そして、その窓から差し込んできた光の中に、母親の姿がちらりと浮かんだ。
「私を、忘れてしまったの…?」母の声が再び響いた。
修は思わず涙を流す。
彼の心にずっと抱かれていた喪失感が、母の出現によって一瞬で崩れ去った。
母は微笑みながら、繊細な手で修を招くように手を差し伸べていた。
「戻ってきてくれたのね」と彼女は続けた。
それは夢のような光景だったが、何か不気味な感じもした。
修はその手を取ることに躊躇いながらも、母の温もりを求めるように少しずつ近づいていった。
その瞬間、家の中の温もりは一変した。
せっかく戻ってきたと思った瞬間、冷たい風が吹き、おどろおどろしい音が響き渡る。
修は恐怖に駆られ、その場から逃げようとしたが、まるで动けないかのように足がすくんでしまった。
耳元で無数の声が聞こえてくる。
「私のことを忘れないで…」「帰らないで…」
修はその瞬間、急に目が覚めた。
周囲はdarknessに包まれていて、自分が実際には目を覚ましていないのではないかという不安がよぎった。
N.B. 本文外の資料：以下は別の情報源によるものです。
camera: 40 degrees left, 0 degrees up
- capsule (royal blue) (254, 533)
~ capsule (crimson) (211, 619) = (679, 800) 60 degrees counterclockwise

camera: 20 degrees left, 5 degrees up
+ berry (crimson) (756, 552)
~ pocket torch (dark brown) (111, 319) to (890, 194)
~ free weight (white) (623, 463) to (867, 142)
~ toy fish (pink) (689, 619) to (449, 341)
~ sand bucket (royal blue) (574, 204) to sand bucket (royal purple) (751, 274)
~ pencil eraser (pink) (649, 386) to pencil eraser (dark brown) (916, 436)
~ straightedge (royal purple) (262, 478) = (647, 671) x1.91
そして、再び目を閉じ、夢の続きを求めるかのように深く眠りに落ちた。
翌日、修は目を覚まし、体が異常に重く感じた。
自分の周囲に何が起こっているのか全くわからなかったが、家が静まり返っていることに気づいた。
心に響く母の声が、まだ消えないままで残響しているようだった。
「忘れてはいけない、私たちの思いを…」
そのまま彼は家を出ることができず、日が経つにつれて、自分がどこにいるのか、誰なのかも分からない状態に陥ってしまった。
ただ、彼の心の中には、不気味なまでに残った母の愛情と、同時に解放されない宿命がどんどん重くのしかかっていった。
再び記憶の中で交わした思い出は、彼を大いなる恐怖へと飲み込んでいくのだった。